Looking down at the frenetic energy of New York, he weighed his next move. If Katya had been dumped at his home as a warning, then the powers in the PsyNet already knew she was alive and were - as she herself had said - controlling her. However, he had to consider the converse possibility - that she'd been rescued and left at his home because her rescuer knew the Forgotten would never cooperate with the Council. If so, any ripple in the pond could put her life in danger.
He turned to find Maggie, in the doorway. "What is it?"
"Jack's on his way up." Her eyes were sympathetic.
Dev's gut twisted, his mind filling with images of William, Jack's son. The last time Dev had seen him, Will had still been a laughing, energetic little boy. Now . . . "Show him in when he arrives."
Sleet began to fleck the window as Maggie withdrew, every blow more cold and brittle than the last. Moving away from the sudden darkness, Dev returned to his desk. To his responsibilities. There was only one decision he could make when it came to seeking information about Katya - she wasn't as important as the thousands of Forgotten he'd pledged to protect. A ruthless line, but one he could not cross.
Several floors below, her eyes closed in sleep, Katya found herself back in the spider's web.
"What is your secondary purpose?"
"To gather information on the Forgotten, to discover their secrets."
"And if you fail to find any useful data in the designated time frame?"
Fear rose, but it was dull, a feeling she'd endured so long, it had become a bruise that never faded. "I must shift all my focus to the primary task."
"What is that task?"
"To kill the director of the Shine Foundation, Devraj Santos."
"In a way that makes it clear he was assassinated. In a way that leaves no room for doubt about who did the task."
That threw her. "You didn't tell me why."
"Good." A single, ice-cold word. "Your job isn't to understand, simply to do. Now repeat what you are to do."
"Kill Devraj Santos."
A pause, a rustle of fabric as he crossed his legs, his face as expressionless as when he'd shut her in the dark again though she'd begged and pleaded on her hands and knees.
"Please," she'd said, scrabbling to hold on to his legs. "Please, don't. Please, please!"
But he'd kicked her away, locked the door. And now he sat - a god on his throne while she huddled on the floor - speaking to her in that cool voice that never changed, no matter how much she screamed.
"That task is the sole reason I'm leaving you alive."
"You're already dead. Easily expendable."
"If I fail?" She was so weak, her bones seeming to melt from the inside out. How could she possibly kill any man, much less one reputed to be as lethal as the director of the Shine Foundation?
There was no immediate answer, no movement from the spider who'd become the only living being in the endless pain that was her universe.
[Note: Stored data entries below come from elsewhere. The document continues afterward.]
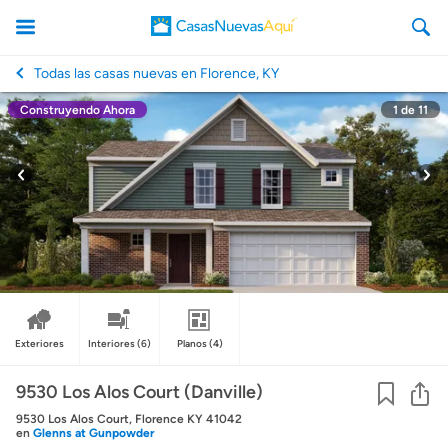
Todas las casas nuevas en Florence, KY
Construyendo Ahora
1
de
11
CasasNuevasAqui
Exteriores
Interiores
(6)
Planos
(4)
Co
9530 Los Alos Court (Danville)
9530 Los Alos Court, Florence KY 41042
en
Glenns at Gunpowder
He was a true Psy. He didn't make gestures or movements without purpose. Once, she'd been like that. Before he'd torn into her mind and snapped the threads of her conditioning, wiping out all the things that had made her who she was.
Before he'd killed her.
"If you fail," he finally said, "Devraj Santos will eliminate you from the equation. The end, for you, will be the same."
Katya gasped awake, her clothing sticking to her skin, her head pounding. Fear and horror clawed at her chest until she kicked off the blankets, certain something was sitting on her ribs, crushing her bones.
Nothing but madness.
Shoving a fist into her mouth, she curled onto her side, wrestling with the jagged fragments of a dream that had drenched her body in the sick chill of fear-sweat. But no matter how hard she tried, she couldn't connect the pieces, couldn't figure out what it was the shadow-man had wanted her to do.
She just knew that when the time came . . . she'd do it. Because the shadow-man never left anything to chance. Most especially his weapons.
PETROKOV FAMILY ARCHIVES
Letter dated December 3, 1970
My dear Matthew,
It's as I thought - the attempt to condition rage out of our young is failing. But that isn't the most disturbing news. Today, I read a confidential report that says the Council has begun to consider the effective elimination of all our emotions.
My hand shakes as I write this. Can't they see what they're asking? What they're destroying?
Three days later, Dev had the answer to his question.
"We've rechecked with our source," Dorian told him over the communications panel. "She's officially listed as deceased."
"Ming had to have taken her out beforehand. Unless your intel says otherwise?"
"No. With Ekaterina - "
"Katya," Dev corrected automatically.
"Right." The sentinel gave a single sharp nod. "Well, with Katya, he really cleaned up his tracks - apparently, there's not even a whisper that she survived the explosion. Ashaya's starting to think the amnesia could be the side effect of a psychic block of some sort, something that stops her from betraying herself on the Net."
"We're working on that." The Forgotten had changed over the years, but they still had telepaths in their midst, still had those who could work with minds wrapped in a mental prison. Dev knew the painful certainty of that far too well.
"You need any of us, all you have to do is say the word. Sascha, Faith, Shaya," Dorian said, naming three of the powerful Psy in his pack, "they're ready to drop everything to help Katya."